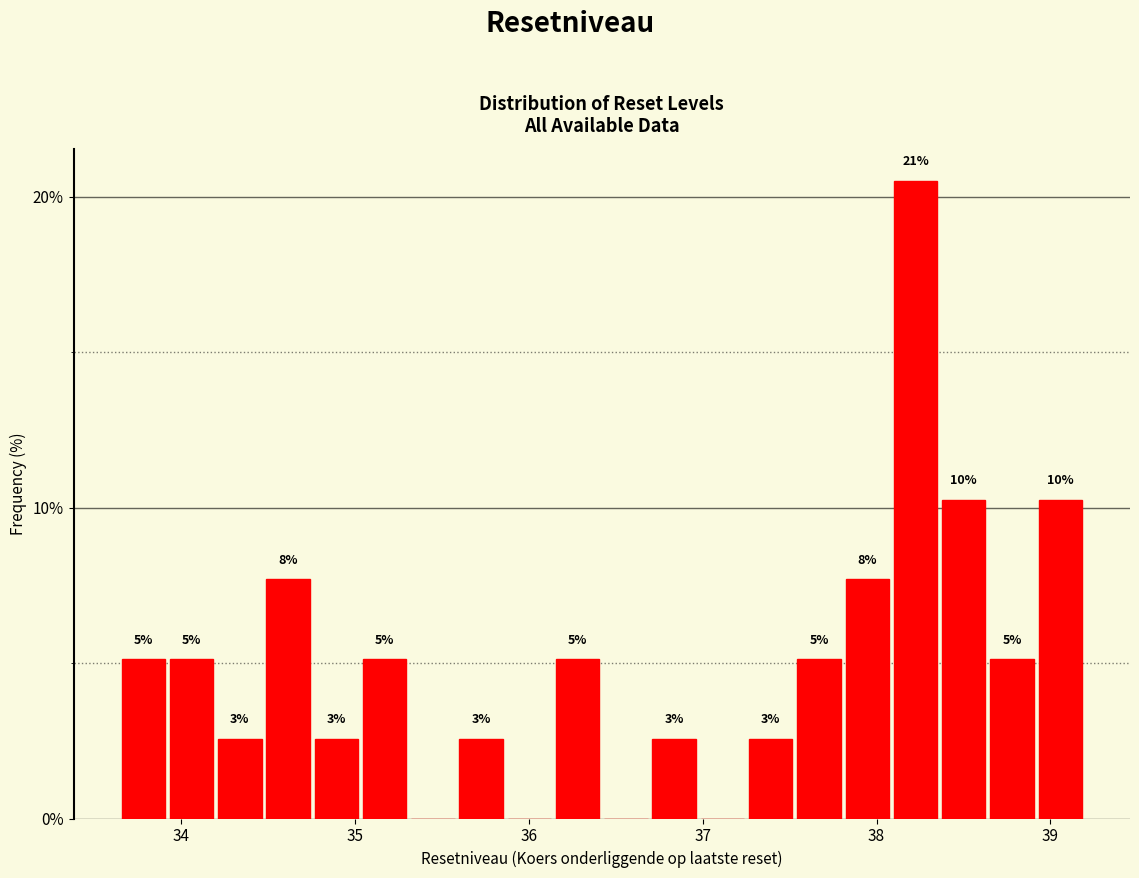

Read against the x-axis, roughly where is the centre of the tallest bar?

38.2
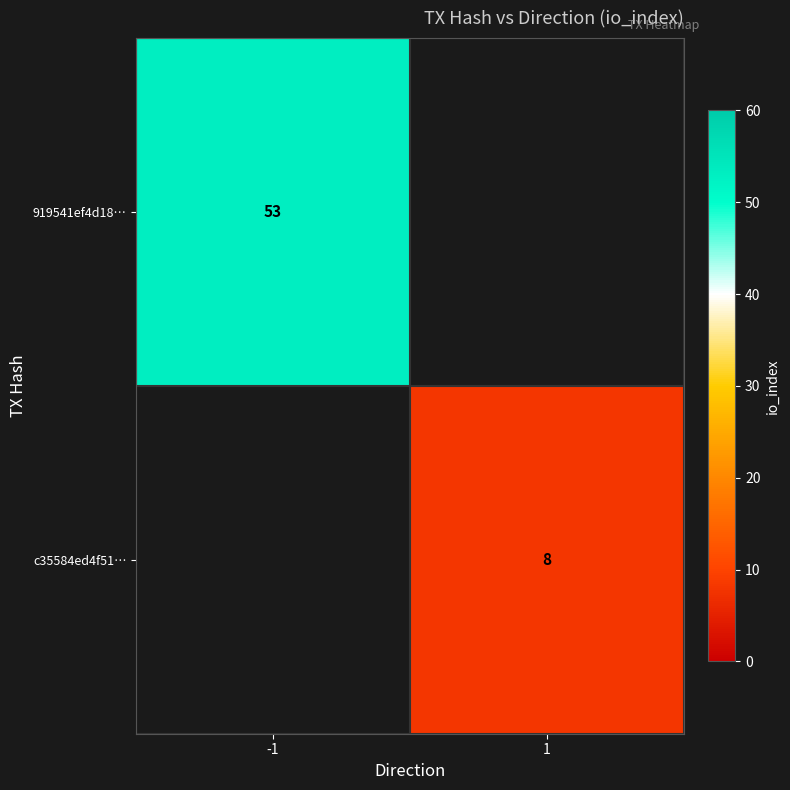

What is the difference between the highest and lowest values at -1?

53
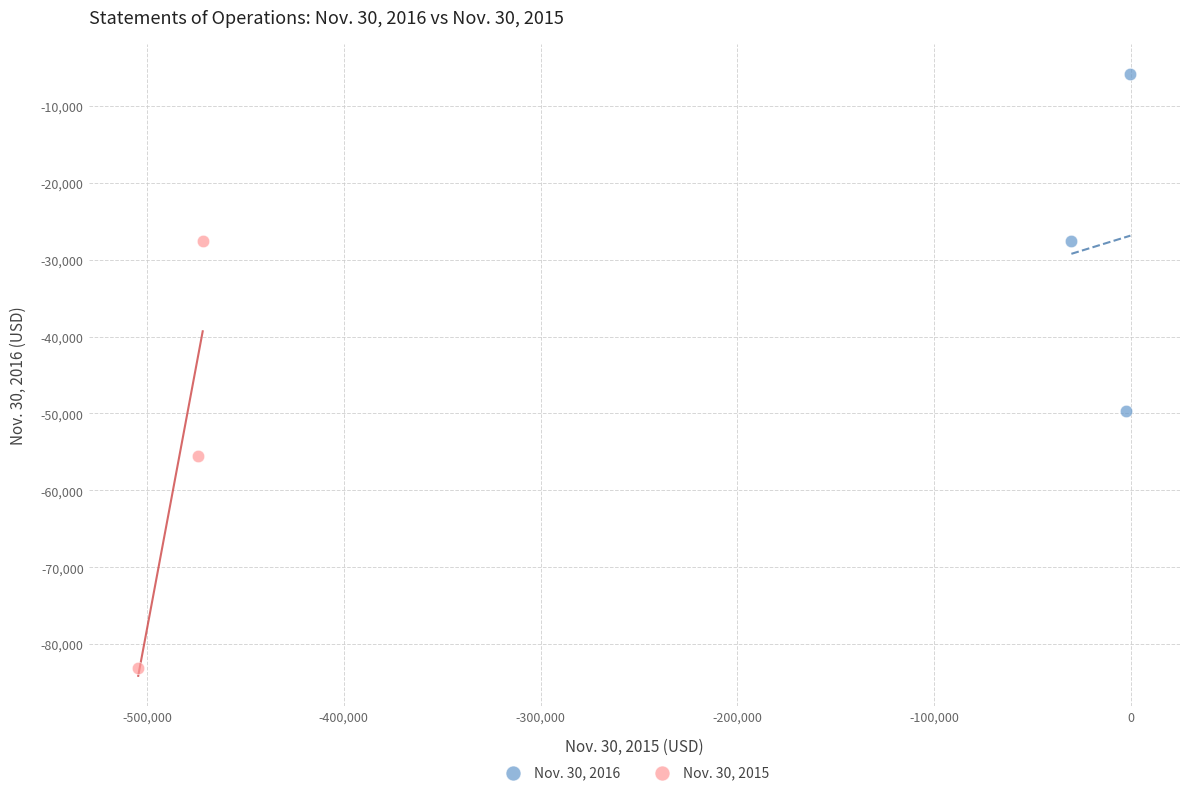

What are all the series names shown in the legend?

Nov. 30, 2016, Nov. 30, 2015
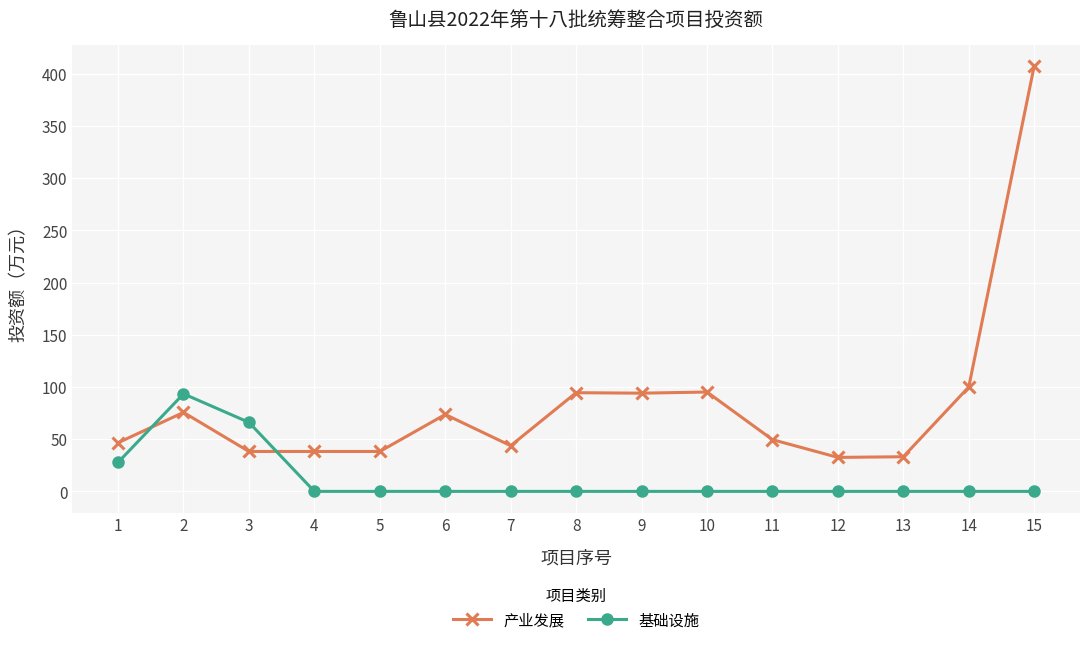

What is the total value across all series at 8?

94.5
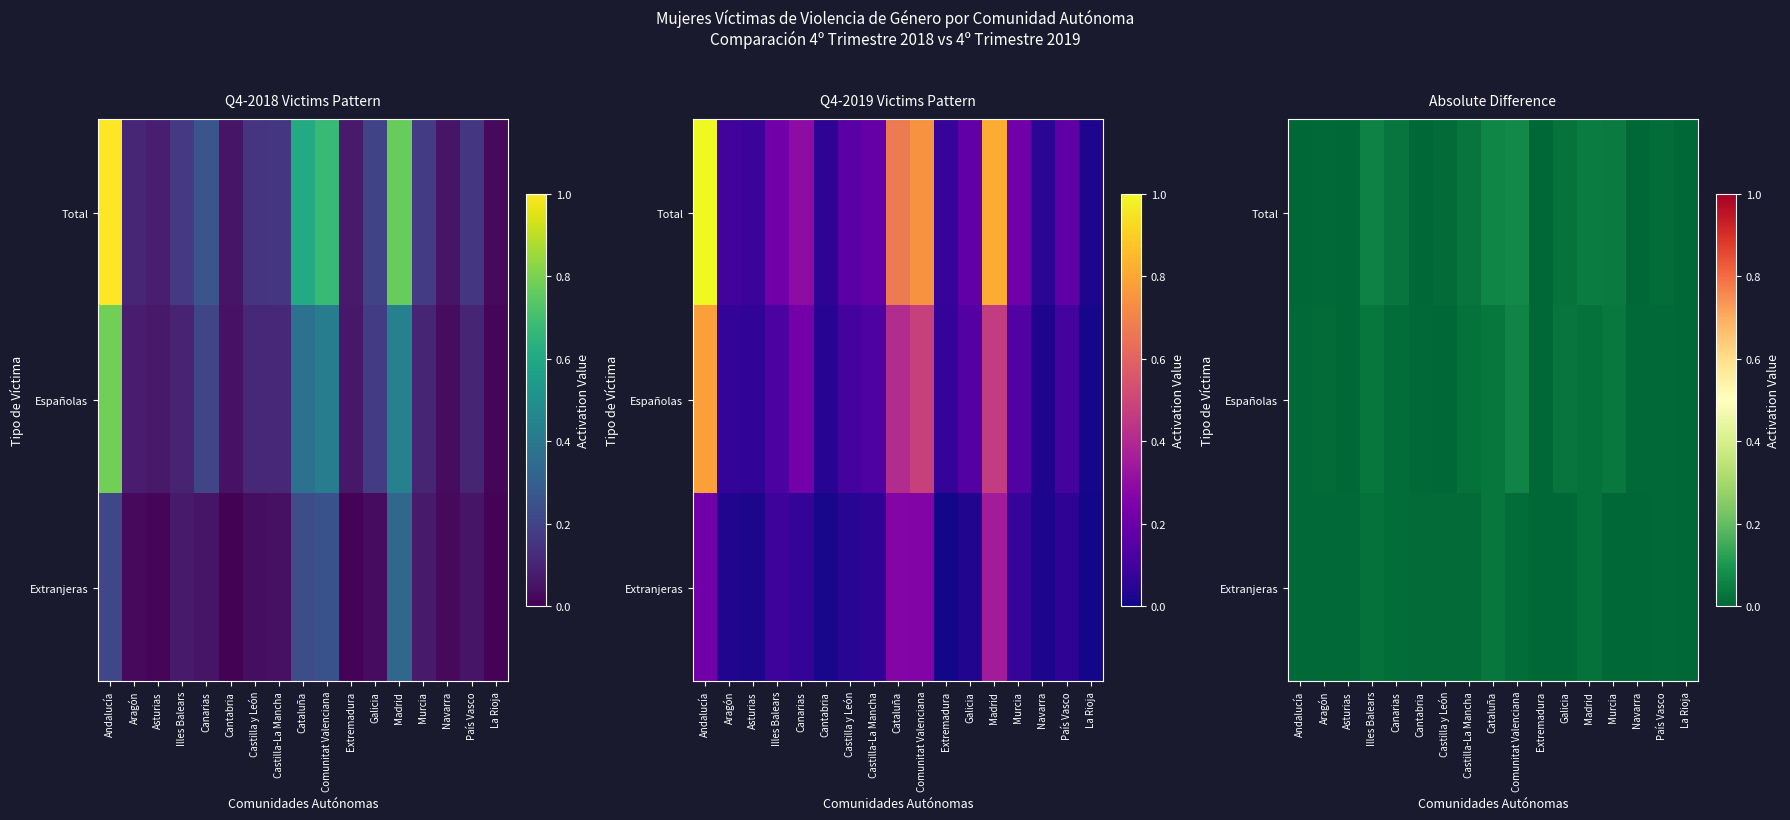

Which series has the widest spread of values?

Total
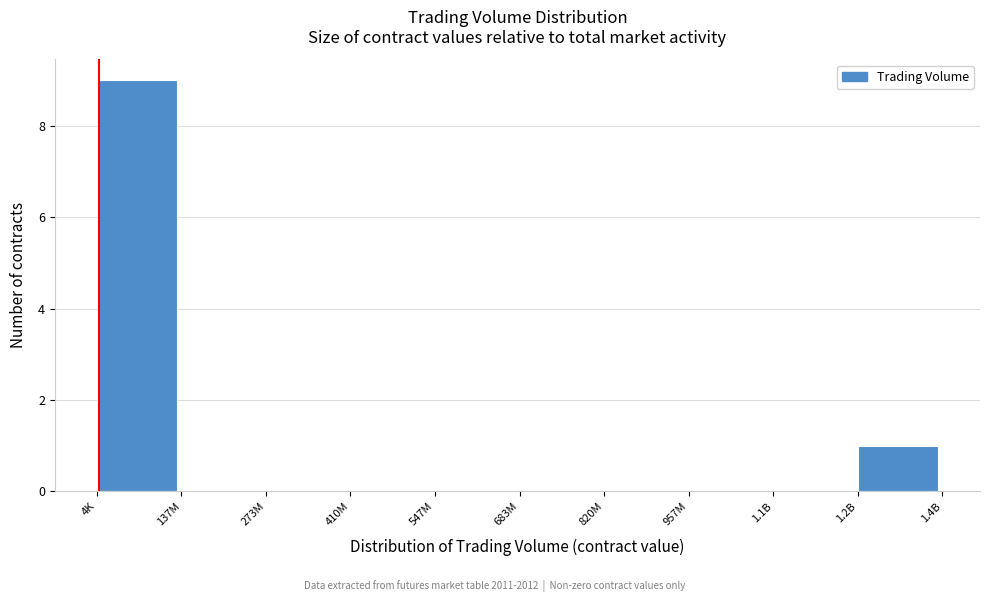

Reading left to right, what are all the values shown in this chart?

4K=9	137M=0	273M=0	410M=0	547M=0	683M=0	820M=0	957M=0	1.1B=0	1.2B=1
● ● ● ● ● ● ●
* _TASK DETAILS_:
Can you express the records above as a Markdown table with the columns "Row" and "Line", one numbered row per line, skipping blank lines and leaving out the pictures?

* _ANSWER TO THE EXERCISE_:
| Row | Line |
|---|---|
| 1 | Read against the x-axis, roughly where is the centre of the tallest bar? |
| 2 | 38.2 |
| 3 | What is the difference between the highest and lowest values at -1? |
| 4 | 53 |
| 5 | What are all the series names shown in the legend? |
| 6 | Nov. 30, 2016, Nov. 30, 2015 |
| 7 | What is the total value across all series at 8? |
| 8 | 94.5 |
| 9 | Which series has the widest spread of values? |
| 10 | Total |
| 11 | Reading left to right, what are all the values shown in this chart? |
| 12 | 4K=9	137M=0	273M=0	410M=0	547M=0	683M=0	820M=0	957M=0	1.1B=0	1.2B=1 |